Accordingly, this court ORDERS production of the unredacted copies of the settlement agreements between Plaintiffs and HCA or Kaiser no later than June 3, 2016. No further discovery on the issues surrounding the settlement agreements will be permitted without a specific, articulated basis.
 

II. Aetna Claim Files
There is no real dispute between Plaintiffs and Aetna that the claim files sought are relevant; the issue is focused upon whether production of such files is burdensome. Plaintiffs seek to provide a “sampling,” while Aetna seeks every file.

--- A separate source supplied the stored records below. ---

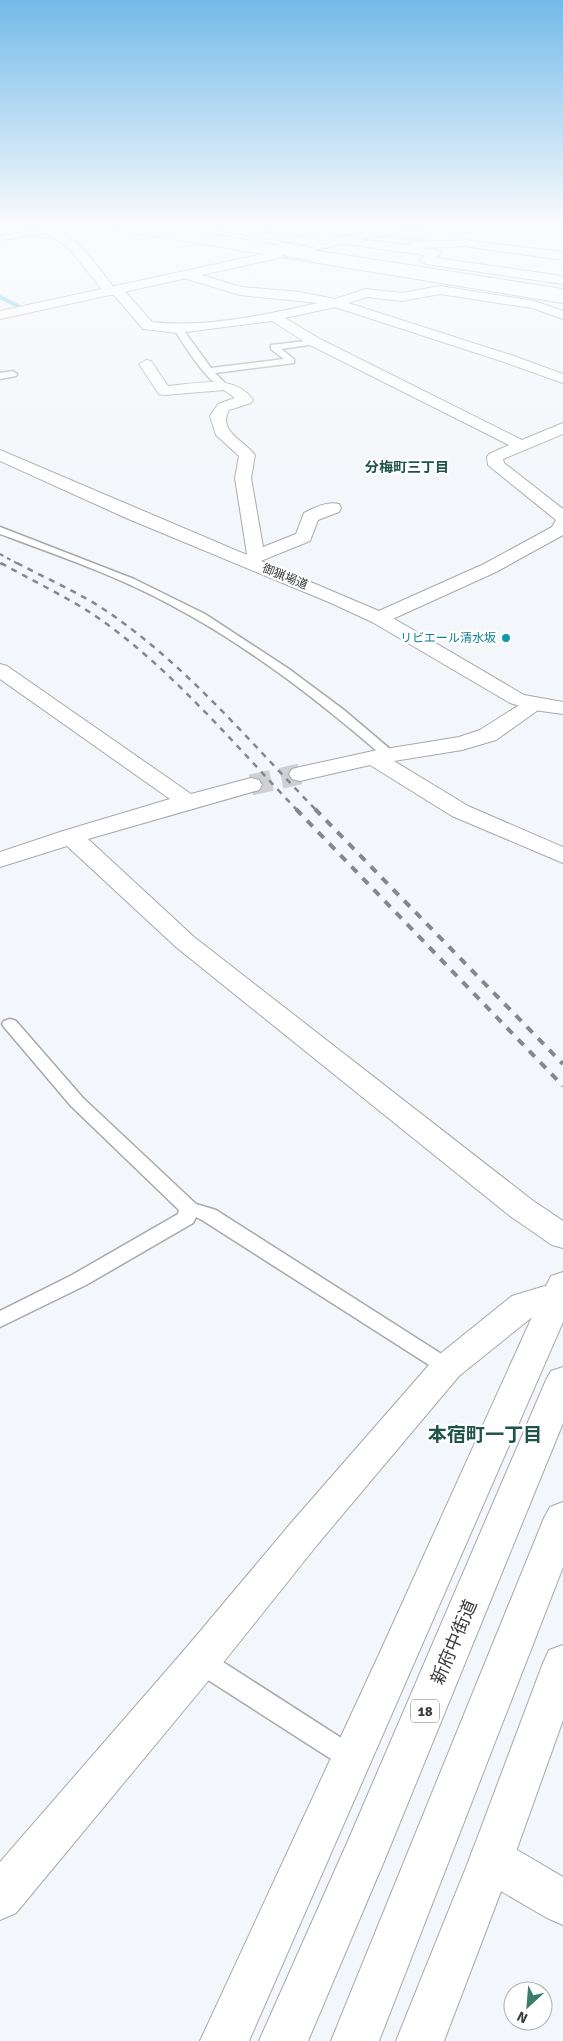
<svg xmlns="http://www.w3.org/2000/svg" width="563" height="2041" font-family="Signika,'Noto Sans JP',sans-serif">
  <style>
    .green { fill: #c5def9 }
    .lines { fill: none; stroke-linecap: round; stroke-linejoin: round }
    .stream { stroke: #65c4eb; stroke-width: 4 }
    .street-tunnel { stroke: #ced0d4; stroke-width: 21; stroke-dasharray: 21 10; stroke-linecap: butt }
    .lane-casing { stroke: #a6a9ac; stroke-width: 3 }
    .street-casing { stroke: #a6a9ac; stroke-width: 2 }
    .secondary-casing { stroke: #a6a9ac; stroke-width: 2 }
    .primary-casing { stroke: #a6a9ac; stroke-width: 2 }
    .highway-casing { stroke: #a6a9ac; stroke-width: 2 }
    .lane { fill: #fff; fill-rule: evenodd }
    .street { fill: #fff; fill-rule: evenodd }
    .secondary { fill: #fff; fill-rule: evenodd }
    .primary { fill: #fff; fill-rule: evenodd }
    .highway { fill: #fff; fill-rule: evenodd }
    .rail-far2 { stroke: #86878a; stroke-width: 2; stroke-dasharray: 4 4; stroke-linecap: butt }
    .rail-far1 { stroke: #86878a; stroke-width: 2.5; stroke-dasharray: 6 6; stroke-linecap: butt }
    .rail { stroke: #86878a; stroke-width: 4; stroke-dasharray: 8 8; stroke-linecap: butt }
    .highway-bridge-casing { stroke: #a6a9ac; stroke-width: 14; stroke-linecap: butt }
    .highway-bridge { stroke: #fff; stroke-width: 12 }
    .culture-dot { fill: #0f9aa8; stroke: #fff; stroke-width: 2 }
    .labels { text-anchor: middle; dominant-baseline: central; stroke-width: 4.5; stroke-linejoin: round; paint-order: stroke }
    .far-street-label { font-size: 12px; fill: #38393a; stroke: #fff }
    .far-culture-label { font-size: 12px; fill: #0d838f; stroke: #fff; text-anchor: end }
    .far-neighbourhood-label { font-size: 14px; font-weight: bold; fill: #1f5448; stroke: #fff }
    .shield { fill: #fff; stroke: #747475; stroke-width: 1 }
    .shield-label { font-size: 14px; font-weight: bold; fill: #38393a }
    .near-street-label { font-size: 18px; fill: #38393a; stroke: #fff }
    .near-neighbourhood-label { font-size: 19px; font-weight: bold; fill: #1f5448; stroke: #fff }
  </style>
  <rect width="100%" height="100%" fill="#f3f6fa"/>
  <path class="green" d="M437,224H451L423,243L373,238Z"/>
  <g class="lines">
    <path class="stream" d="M0,297L18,306"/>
    <path class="street-tunnel" d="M251,785L300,774"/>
    <g class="lane-casing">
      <g id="lane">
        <path d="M50,229L53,231L52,232L0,240V236Z"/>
        <path d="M175,327H181L211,368L284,359L271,349V345L315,340L319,342L315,344L281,349L294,359V363L215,373L228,386L224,389C207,382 184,345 174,329Z"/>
        <path d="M13,371L17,374L16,376L0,379V373Z"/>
        <path d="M0,527L134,579L205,614L289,669L344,710L397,755L395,758H385C318,700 247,645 169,604C115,575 57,555 0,534Z"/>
        <path d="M10,1019L16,1021L83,1098L196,1204L216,1210L454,1362L457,1367L454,1372L447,1375L440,1372L202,1220L196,1217L193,1223L86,1285L0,1327V1311L72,1275L178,1214L179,1210L71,1106L4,1027L2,1024L4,1021Z"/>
        <path d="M200,1650L209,1653L360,1750L364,1758L360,1766L351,1770L342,1766L191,1669L188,1661L191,1653Z"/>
      </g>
    </g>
    <g class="street-casing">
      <g id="street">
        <path d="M18,222C68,222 86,251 114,288H122L152,322C205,328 265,315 318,303L240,295L184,278L182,275L184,272L188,271L241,287L299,292L335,299L366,289L402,293L440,286L534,301L563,311V319L532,308L440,294L402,301L367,297L348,303L511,355L563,374V383L501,361L335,307L285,318L320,339L522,440L563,423V434L503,459L504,463L563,509V535L496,572L386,622L379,624L372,622L369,618L372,614L484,564L552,527L556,520L488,465L487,457L489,454L509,445L310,345L272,321L178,333L143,329L114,295H106L70,249L50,235Z"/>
        <path d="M181,222H209L327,242L333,245L327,248L186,225Z"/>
        <path d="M342,238L410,245L411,242L464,240L563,252V260L464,246L426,248L439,251L441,253L436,258L563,276V284L426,264L420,260L425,255L338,243L336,241Z"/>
        <path d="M146,360L151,361L168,386C197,384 234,373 253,400L251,403L229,410C217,431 245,441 255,455L251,478L263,547L296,534L304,513C314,508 327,501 339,504L341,508L339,512L318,520L310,541L251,565L245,566L239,565L236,561L239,557L247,554L235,478L239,456L216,435L210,416L218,404L235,398L224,390L164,395L159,394L139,364Z"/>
        <path d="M0,664L7,666L191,794L251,778L259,780L262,785L259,790L88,839L194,937L532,1200L563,1221V1248L552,1245L510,1216L176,947L67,846L0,867V852L63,831L170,799L0,679Z"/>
        <path d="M534,698L541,700L544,704L541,708L496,740L462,750L394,761L468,806L563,847V863L452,816L370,765L300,781L292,779L289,774L292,769L300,767L373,751L459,737L480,730L527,700Z"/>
        <path d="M558,1282L563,1283V1305L536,1314L459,1376L317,1545L214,1674L16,1913L0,1920V1862L186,1648L291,1523L435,1358L512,1296Z"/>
        <path d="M491,1838L507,1844L563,1877V1925L547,1918L475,1876L469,1860L475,1844Z"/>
      </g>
    </g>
    <g class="secondary-casing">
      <g id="secondary">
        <path d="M81,222H110L563,295V303L86,225Z"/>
        <path d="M0,450L386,614L524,695L563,702V714L534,710L510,703L372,622L331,603L126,518L0,461Z"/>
      </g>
    </g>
    <g class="primary-casing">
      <g id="primary">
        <path d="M411,222H434L429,225L0,319V311Z"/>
        <path d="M563,1272V1322L249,2041H200L381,1650L547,1284L551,1276Z"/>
        <path d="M563,1367V1423L385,1859L308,2041H259L347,1843L546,1380L551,1371Z"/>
        <path d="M563,1502V1567L379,2041H331L544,1518L550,1507Z"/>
        <path d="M563,1645V1720L513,1860L444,2041H396L469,1860L543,1663L549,1650Z"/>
      </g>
    </g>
    <g class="highway-casing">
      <g id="highway">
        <path d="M110,222H139L283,246L289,249L283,252L115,225Z"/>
        <path d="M312,250L563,289V297L308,256L306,254L308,252Z"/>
      </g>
    </g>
    <use href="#lane" class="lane"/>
    <use href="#street" class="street"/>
    <use href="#secondary" class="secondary"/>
    <use href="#primary" class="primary"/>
    <use href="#highway" class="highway"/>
    <g class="rail-far2">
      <path d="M0,554L20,565"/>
      <path d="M0,563L3,565"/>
    </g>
    <g class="rail-far1">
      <path d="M1,563C31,580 65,596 94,615C168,665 236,746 297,810"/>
      <path d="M17,563C47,579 80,593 108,612C187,666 250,742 316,810"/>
    </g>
    <g class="rail">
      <path d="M296,809L563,1086"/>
      <path d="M315,809L563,1064"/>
    </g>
    <g class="highway-bridge-casing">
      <path id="highway-bridge" d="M283,249L312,254"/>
    </g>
    <use href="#highway-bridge" class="highway-bridge"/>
  </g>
  <linearGradient id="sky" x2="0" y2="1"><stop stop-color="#73bae9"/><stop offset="0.44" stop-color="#fafbfd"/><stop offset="1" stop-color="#fafbfd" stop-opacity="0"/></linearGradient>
  <rect width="563" height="508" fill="url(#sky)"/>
  <circle class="culture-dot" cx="506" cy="638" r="5"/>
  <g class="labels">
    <g class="far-street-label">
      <text transform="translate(285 577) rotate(22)">御猟場道</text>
    </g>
    <g class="far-culture-label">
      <text x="496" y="638">リビエール清水坂</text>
    </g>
    <g class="far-neighbourhood-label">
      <text x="407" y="467">分梅町三丁目</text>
    </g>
    <rect class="shield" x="411" y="1699.5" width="28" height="23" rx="4"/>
    <g class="shield-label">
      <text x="425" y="1711">18</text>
    </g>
    <g class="near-street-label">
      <text transform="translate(454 1642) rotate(-67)">新府中街道</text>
    </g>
    <g class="near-neighbourhood-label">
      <text x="485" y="1435">本宿町一丁目</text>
    </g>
  </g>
  <g transform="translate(528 2006) rotate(206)"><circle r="24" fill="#ffffff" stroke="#afb0b0"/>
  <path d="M0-4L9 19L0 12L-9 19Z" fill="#3c7d6d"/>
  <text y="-8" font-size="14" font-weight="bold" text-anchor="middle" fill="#38393a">N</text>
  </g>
</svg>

Aetna intends to use the information gathered to establish that the Plaintiffs charged members one price for their services and then sought reimbursement from Aetna for those services at a much higher price [#429 at 16]. Weighing the remaining time for discovery and the limited information provided to this court as to how the samples would be selected and whether the sample size would be acceptable to be statistically relevant so that Aetna could extrapolate the results, and the fact that Plaintiffs do not provide the court with any specifics as to the burden of the production which is electronically available [#429 at 9-10], this court finds that the initial production of every fourth file no later than June 9, 2016 is appropriate. To the extent that additional information is needed after that initial production, the Parties should contact the court for an informal discovery conference.